Dataset entries:
Start of Block
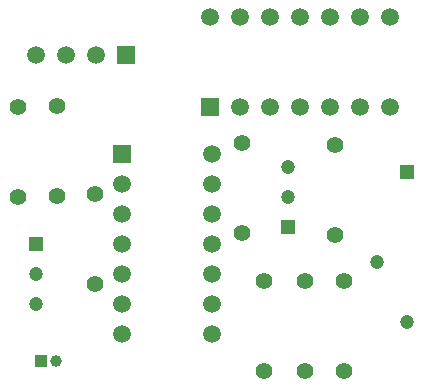
<source format=gbr>
%TF.GenerationSoftware,Altium Limited,Altium Designer,23.11.1 (41)*%
G04 Layer_Physical_Order=1*
G04 Layer_Color=255*
%FSLAX45Y45*%
%MOMM*%
%TF.SameCoordinates,34E30776-E539-4141-9B1E-1B59BE426CC6*%
%TF.FilePolarity,Positive*%
%TF.FileFunction,Copper,L1,Top,Signal*%
%TF.Part,Single*%
G01*
G75*
%TA.AperFunction,ComponentPad*%
%ADD10C,1.40000*%
%ADD11C,1.20000*%
%ADD12R,1.20000X1.20000*%
%ADD13R,1.00000X1.00000*%
%ADD14C,1.00000*%
%ADD15C,1.50000*%
%ADD16R,1.50000X1.50000*%
%ADD17R,1.50000X1.50000*%
D10*
X9118600Y7391400D02*
D03*
Y6629400D02*
D03*
X6692900Y8877300D02*
D03*
Y8115300D02*
D03*
X8445500Y7391400D02*
D03*
Y6629400D02*
D03*
X6362700Y8864600D02*
D03*
Y8102600D02*
D03*
X7010400Y8128000D02*
D03*
Y7366000D02*
D03*
X8255000Y8559800D02*
D03*
Y7797800D02*
D03*
X9042400Y8547100D02*
D03*
Y7785100D02*
D03*
X8788400Y6629400D02*
D03*
Y7391400D02*
D03*
D11*
X6514602Y7200900D02*
D03*
Y7454900D02*
D03*
X9398000Y7556500D02*
D03*
X9652000Y7048500D02*
D03*
X8648700Y8356600D02*
D03*
Y8102600D02*
D03*
D12*
X6514602Y7708900D02*
D03*
X9652000Y8318500D02*
D03*
X8648700Y7848600D02*
D03*
D13*
X6553200Y6718300D02*
D03*
D14*
X6680200D02*
D03*
D15*
X8001000Y6946900D02*
D03*
Y7200900D02*
D03*
Y7454900D02*
D03*
Y7708900D02*
D03*
Y7962900D02*
D03*
Y8216900D02*
D03*
Y8470900D02*
D03*
X7239000Y6946900D02*
D03*
Y7200900D02*
D03*
Y7454900D02*
D03*
Y7708900D02*
D03*
Y7962900D02*
D03*
Y8216900D02*
D03*
X9512300Y9626600D02*
D03*
X9258300D02*
D03*
X9004300D02*
D03*
X8750300D02*
D03*
X8496300D02*
D03*
X8242300D02*
D03*
X7988300D02*
D03*
X9512300Y8864600D02*
D03*
X9258300D02*
D03*
X9004300D02*
D03*
X8750300D02*
D03*
X8496300D02*
D03*
X8242300D02*
D03*
X6515100Y9309100D02*
D03*
X6769100D02*
D03*
X7023100D02*
D03*
D16*
X7239000Y8470900D02*
D03*
X7277100Y9309100D02*
D03*
D17*
X7988300Y8864600D02*
D03*
%TF.MD5,234280e894a0f824c9e0021ab0421ff1*%
M02*

</source>
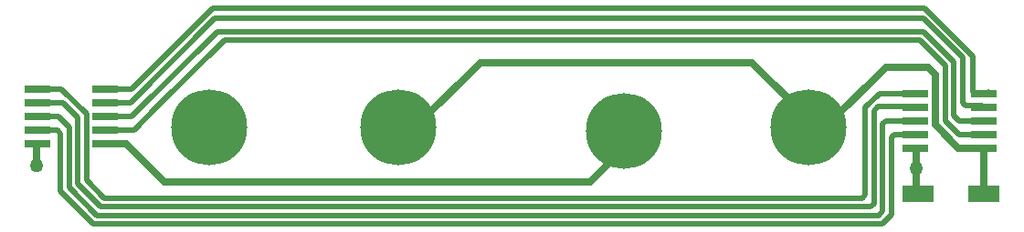
<source format=gtl>
G04*
G04 #@! TF.GenerationSoftware,Altium Limited,Altium Designer,23.9.2 (47)*
G04*
G04 Layer_Physical_Order=1*
G04 Layer_Color=255*
%FSLAX44Y44*%
%MOMM*%
G71*
G04*
G04 #@! TF.SameCoordinates,6D1C5E7F-016E-490A-A275-E21BF45CAEAA*
G04*
G04*
G04 #@! TF.FilePolarity,Positive*
G04*
G01*
G75*
%ADD14C,0.5000*%
%ADD15R,3.0000X1.5000*%
%ADD16R,2.4000X0.7600*%
%ADD20C,0.7000*%
%ADD21C,7.0500*%
%ADD22C,1.2700*%
D14*
X63000Y105100D02*
X63500Y105600D01*
X81914Y117843D02*
X84843Y114914D01*
Y61529D02*
Y114914D01*
X63500Y118300D02*
X63957Y117843D01*
X81914D01*
X84843Y61529D02*
X115373Y31000D01*
X122000D01*
X83000Y131000D02*
X93000Y121000D01*
Y64686D02*
X118686Y39000D01*
X93000Y64686D02*
Y121000D01*
X122000Y47000D02*
X836071Y47000D01*
X109000Y71314D02*
Y133314D01*
X101000Y68000D02*
Y130000D01*
X85914Y156400D02*
X109000Y133314D01*
Y71314D02*
X125314Y55000D01*
X828071D01*
X101000Y68000D02*
X122000Y47000D01*
X87300Y143700D02*
X101000Y130000D01*
X118686Y39000D02*
X122000D01*
X843314Y39000D01*
X63500Y131000D02*
X83000D01*
X63500Y143700D02*
X87300D01*
X63500Y156400D02*
X85914D01*
X150400D02*
X226000Y232000D01*
X126500Y156400D02*
X150400D01*
X228000Y222000D02*
X884686Y222000D01*
X149700Y143700D02*
X228000Y222000D01*
X126500Y143700D02*
X149700D01*
X126500Y131000D02*
X151091D01*
X230091Y210000D01*
X885000D01*
X913000Y182000D01*
X174000Y139000D02*
Y139000D01*
X237000Y202000D02*
X881686D01*
X174000Y139000D02*
X237000Y202000D01*
X153000Y118000D02*
X174000Y139000D01*
X126500Y118300D02*
X126800Y118000D01*
X153000D01*
X940500Y59000D02*
X940500Y59000D01*
X877700Y101600D02*
X879000Y100300D01*
X877500Y101600D02*
X877700D01*
X931000Y153700D02*
X932300Y152400D01*
X931000Y153700D02*
Y187000D01*
X932300Y152400D02*
X940500D01*
X905000Y127000D02*
X917700Y114300D01*
X913000Y131929D02*
X917929Y127000D01*
X913000Y131929D02*
Y182000D01*
X905000Y127000D02*
Y178686D01*
X921000Y143929D02*
X923929Y141000D01*
X884686Y222000D02*
X921000Y185686D01*
Y143929D02*
Y185686D01*
X923929Y141000D02*
X939200D01*
X881686Y202000D02*
X905000Y178686D01*
X939200Y141000D02*
X940500Y139700D01*
X917929Y127000D02*
X940500D01*
X917700Y114300D02*
X940500D01*
X886000Y232000D02*
X931000Y187000D01*
X226000Y232000D02*
X886000Y232000D01*
X857929Y114300D02*
X877500D01*
X877500Y114300D01*
X849929Y127000D02*
X877500D01*
X877500Y127000D01*
X877200Y140000D02*
X877500Y139700D01*
X842929Y140000D02*
X877200D01*
X844015Y152400D02*
X877500D01*
X877500Y152400D01*
X846627Y31000D02*
X855000Y39373D01*
Y111371D01*
X857929Y114300D01*
X831000Y57929D02*
Y139385D01*
X847000Y124071D02*
X849929Y127000D01*
X828071Y55000D02*
X831000Y57929D01*
X836071Y47000D02*
X839000Y49929D01*
X843314Y39000D02*
X847000Y42686D01*
X839000Y136071D02*
X842929Y140000D01*
X839000Y49929D02*
Y136071D01*
X847000Y42686D02*
Y124071D01*
X831000Y139385D02*
X844015Y152400D01*
X122000Y31000D02*
X846627Y31000D01*
X785000Y122000D02*
X795000D01*
X886500Y59500D02*
X887000Y59000D01*
X945000Y153700D02*
X946300Y152400D01*
D15*
X940500Y59000D02*
D03*
X879500Y59000D02*
D03*
D16*
X126500Y105600D02*
D03*
Y118300D02*
D03*
Y131000D02*
D03*
Y143700D02*
D03*
Y156400D02*
D03*
X63500Y105600D02*
D03*
Y118300D02*
D03*
Y131000D02*
D03*
Y143700D02*
D03*
Y156400D02*
D03*
X940500Y101600D02*
D03*
Y114300D02*
D03*
Y127000D02*
D03*
Y139700D02*
D03*
Y152400D02*
D03*
X877500Y101600D02*
D03*
Y114300D02*
D03*
Y127000D02*
D03*
Y139700D02*
D03*
Y152400D02*
D03*
D20*
X63000Y85000D02*
Y105300D01*
X878000Y60500D02*
Y101300D01*
X879000D01*
X878000Y60500D02*
X879500Y59000D01*
X126500Y105600D02*
X145400D01*
X181000Y70000D01*
X576000Y70000D02*
X624000Y118000D01*
X940500Y59000D02*
Y101600D01*
X896000Y123000D02*
X917400Y101600D01*
X889071Y176929D02*
X896000Y170000D01*
Y123000D02*
Y170000D01*
X849929Y176929D02*
X889071D01*
X917400Y101600D02*
X940500D01*
X474000Y181000D02*
X726000D01*
X415000Y122000D02*
X474000Y181000D01*
X726000D02*
X785000Y122000D01*
X181000Y70000D02*
X576000Y70000D01*
X795000Y122000D02*
X849929Y176929D01*
D21*
X223000Y121000D02*
D03*
X398000Y121000D02*
D03*
X778000D02*
D03*
X607000Y117000D02*
D03*
D22*
X63000Y85000D02*
D03*
X878000Y83000D02*
D03*
M02*

</source>
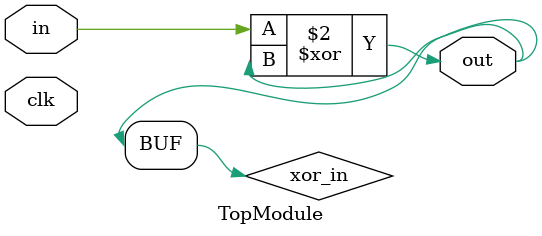
<source format=sv>

module TopModule (
  input clk,
  input in,
  output logic out
);
  logic q; // Internal signal for the flip-flop's output

  // D flip-flop
  always_ff @(posedge clk) begin
    q <= in;
  end

  // XOR gate
  assign xor_in = in ^ out;

  assign out = xor_in;
endmodule

</source>
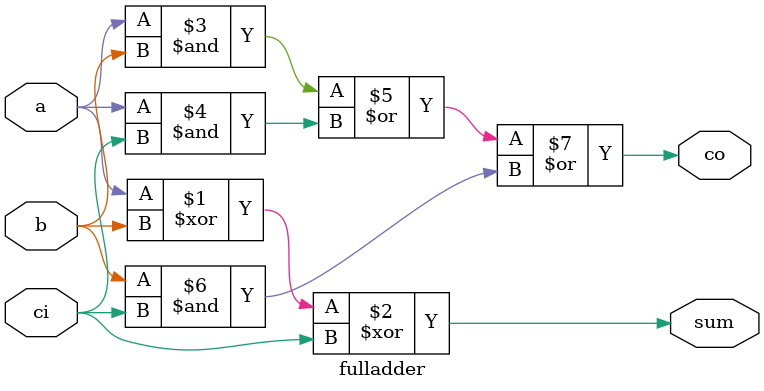
<source format=v>
module fulladder(sum, co, a, b, ci);

  input   a, b, ci;
  output  sum, co;

  wire s,c1,c2;

  assign sum = a ^ b ^ ci;
  assign co = (a & b) | (a & ci) | (b & ci);

endmodule

</source>
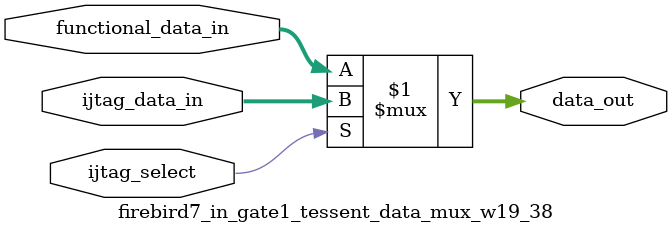
<source format=sv>

module firebird7_in_gate1_tessent_data_mux_w19_38 (
  input wire ijtag_select,
  input wire [18:0]  functional_data_in,
  input wire [18:0]  ijtag_data_in,
  output wire [18:0] data_out
);
assign data_out = (ijtag_select) ? ijtag_data_in : functional_data_in;
endmodule

</source>
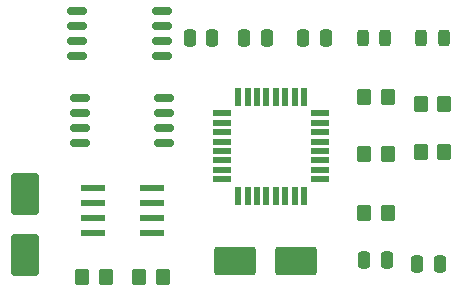
<source format=gbr>
%TF.GenerationSoftware,KiCad,Pcbnew,9.0.2*%
%TF.CreationDate,2025-09-17T22:50:59+05:45*%
%TF.ProjectId,MCU datalogger,4d435520-6461-4746-916c-6f676765722e,rev?*%
%TF.SameCoordinates,Original*%
%TF.FileFunction,Paste,Top*%
%TF.FilePolarity,Positive*%
%FSLAX46Y46*%
G04 Gerber Fmt 4.6, Leading zero omitted, Abs format (unit mm)*
G04 Created by KiCad (PCBNEW 9.0.2) date 2025-09-17 22:50:59*
%MOMM*%
%LPD*%
G01*
G04 APERTURE LIST*
G04 Aperture macros list*
%AMRoundRect*
0 Rectangle with rounded corners*
0 $1 Rounding radius*
0 $2 $3 $4 $5 $6 $7 $8 $9 X,Y pos of 4 corners*
0 Add a 4 corners polygon primitive as box body*
4,1,4,$2,$3,$4,$5,$6,$7,$8,$9,$2,$3,0*
0 Add four circle primitives for the rounded corners*
1,1,$1+$1,$2,$3*
1,1,$1+$1,$4,$5*
1,1,$1+$1,$6,$7*
1,1,$1+$1,$8,$9*
0 Add four rect primitives between the rounded corners*
20,1,$1+$1,$2,$3,$4,$5,0*
20,1,$1+$1,$4,$5,$6,$7,0*
20,1,$1+$1,$6,$7,$8,$9,0*
20,1,$1+$1,$8,$9,$2,$3,0*%
G04 Aperture macros list end*
%ADD10RoundRect,0.162500X-0.650000X-0.162500X0.650000X-0.162500X0.650000X0.162500X-0.650000X0.162500X0*%
%ADD11RoundRect,0.073750X-0.911250X-0.221250X0.911250X-0.221250X0.911250X0.221250X-0.911250X0.221250X0*%
%ADD12RoundRect,0.250000X0.250000X0.475000X-0.250000X0.475000X-0.250000X-0.475000X0.250000X-0.475000X0*%
%ADD13RoundRect,0.250000X-0.250000X-0.475000X0.250000X-0.475000X0.250000X0.475000X-0.250000X0.475000X0*%
%ADD14RoundRect,0.250000X-0.350000X-0.450000X0.350000X-0.450000X0.350000X0.450000X-0.350000X0.450000X0*%
%ADD15RoundRect,0.250001X-1.499999X-0.949999X1.499999X-0.949999X1.499999X0.949999X-1.499999X0.949999X0*%
%ADD16RoundRect,0.243750X0.243750X0.456250X-0.243750X0.456250X-0.243750X-0.456250X0.243750X-0.456250X0*%
%ADD17RoundRect,0.068750X-0.666250X-0.206250X0.666250X-0.206250X0.666250X0.206250X-0.666250X0.206250X0*%
%ADD18RoundRect,0.068750X-0.206250X-0.666250X0.206250X-0.666250X0.206250X0.666250X-0.206250X0.666250X0*%
%ADD19RoundRect,0.243750X-0.243750X-0.456250X0.243750X-0.456250X0.243750X0.456250X-0.243750X0.456250X0*%
%ADD20RoundRect,0.250000X0.350000X0.450000X-0.350000X0.450000X-0.350000X-0.450000X0.350000X-0.450000X0*%
%ADD21RoundRect,0.250001X0.949999X-1.499999X0.949999X1.499999X-0.949999X1.499999X-0.949999X-1.499999X0*%
G04 APERTURE END LIST*
D10*
%TO.C,U1*%
X1949162500Y-2087095000D03*
X1949162500Y-2088365000D03*
X1949162500Y-2089635000D03*
X1949162500Y-2090905000D03*
X1956337500Y-2090905000D03*
X1956337500Y-2089635000D03*
X1956337500Y-2088365000D03*
X1956337500Y-2087095000D03*
%TD*%
D11*
%TO.C,U4*%
X1950525000Y-2102095000D03*
X1950525000Y-2103365000D03*
X1950525000Y-2104635000D03*
X1950525000Y-2105905000D03*
X1955475000Y-2105905000D03*
X1955475000Y-2104635000D03*
X1955475000Y-2103365000D03*
X1955475000Y-2102095000D03*
%TD*%
D12*
%TO.C,C4*%
X1975350000Y-2108200000D03*
X1973450000Y-2108200000D03*
%TD*%
%TO.C,C2*%
X1979850000Y-2108500000D03*
X1977950000Y-2108500000D03*
%TD*%
D13*
%TO.C,C3*%
X1963287500Y-2089350000D03*
X1965187500Y-2089350000D03*
%TD*%
D10*
%TO.C,U2*%
X1949362500Y-2094495000D03*
X1949362500Y-2095765000D03*
X1949362500Y-2097035000D03*
X1949362500Y-2098305000D03*
X1956537500Y-2098305000D03*
X1956537500Y-2097035000D03*
X1956537500Y-2095765000D03*
X1956537500Y-2094495000D03*
%TD*%
D14*
%TO.C,R3*%
X1973450000Y-2104200000D03*
X1975450000Y-2104200000D03*
%TD*%
%TO.C,R4*%
X1973450000Y-2099200000D03*
X1975450000Y-2099200000D03*
%TD*%
D15*
%TO.C,Y2*%
X1962500000Y-2108250000D03*
X1967700000Y-2108250000D03*
%TD*%
D14*
%TO.C,R7*%
X1973450000Y-2094400000D03*
X1975450000Y-2094400000D03*
%TD*%
D16*
%TO.C,D1*%
X1980175000Y-2089400000D03*
X1978300000Y-2089400000D03*
%TD*%
D17*
%TO.C,U3*%
X1961410000Y-2095750000D03*
X1961410000Y-2096550000D03*
X1961410000Y-2097350000D03*
X1961410000Y-2098150000D03*
X1961410000Y-2098950000D03*
X1961410000Y-2099750000D03*
X1961410000Y-2100550000D03*
X1961410000Y-2101350000D03*
D18*
X1962780000Y-2102720000D03*
X1963580000Y-2102720000D03*
X1964380000Y-2102720000D03*
X1965180000Y-2102720000D03*
X1965980000Y-2102720000D03*
X1966780000Y-2102720000D03*
X1967580000Y-2102720000D03*
X1968380000Y-2102720000D03*
D17*
X1969750000Y-2101350000D03*
X1969750000Y-2100550000D03*
X1969750000Y-2099750000D03*
X1969750000Y-2098950000D03*
X1969750000Y-2098150000D03*
X1969750000Y-2097350000D03*
X1969750000Y-2096550000D03*
X1969750000Y-2095750000D03*
D18*
X1968380000Y-2094380000D03*
X1967580000Y-2094380000D03*
X1966780000Y-2094380000D03*
X1965980000Y-2094380000D03*
X1965180000Y-2094380000D03*
X1964380000Y-2094380000D03*
X1963580000Y-2094380000D03*
X1962780000Y-2094380000D03*
%TD*%
D14*
%TO.C,R2*%
X1954400000Y-2109600000D03*
X1956400000Y-2109600000D03*
%TD*%
D13*
%TO.C,C1*%
X1958687500Y-2089350000D03*
X1960587500Y-2089350000D03*
%TD*%
D19*
%TO.C,D2*%
X1973325000Y-2089400000D03*
X1975200000Y-2089400000D03*
%TD*%
D12*
%TO.C,C5*%
X1970187500Y-2089350000D03*
X1968287500Y-2089350000D03*
%TD*%
D14*
%TO.C,R6*%
X1978250000Y-2099000000D03*
X1980250000Y-2099000000D03*
%TD*%
%TO.C,R5*%
X1978250000Y-2095000000D03*
X1980250000Y-2095000000D03*
%TD*%
D20*
%TO.C,R1*%
X1951600000Y-2109600000D03*
X1949600000Y-2109600000D03*
%TD*%
D21*
%TO.C,Y1*%
X1944750000Y-2107750000D03*
X1944750000Y-2102550000D03*
%TD*%
M02*

</source>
End of Block
__Work request__
Gather up every line in the data above that contains the word "KiCad", copying each one.

__Response below__
%TF.GenerationSoftware,KiCad,Pcbnew,9.0.2*%
G04 Created by KiCad (PCBNEW 9.0.2) date 2025-09-17 22:50:59*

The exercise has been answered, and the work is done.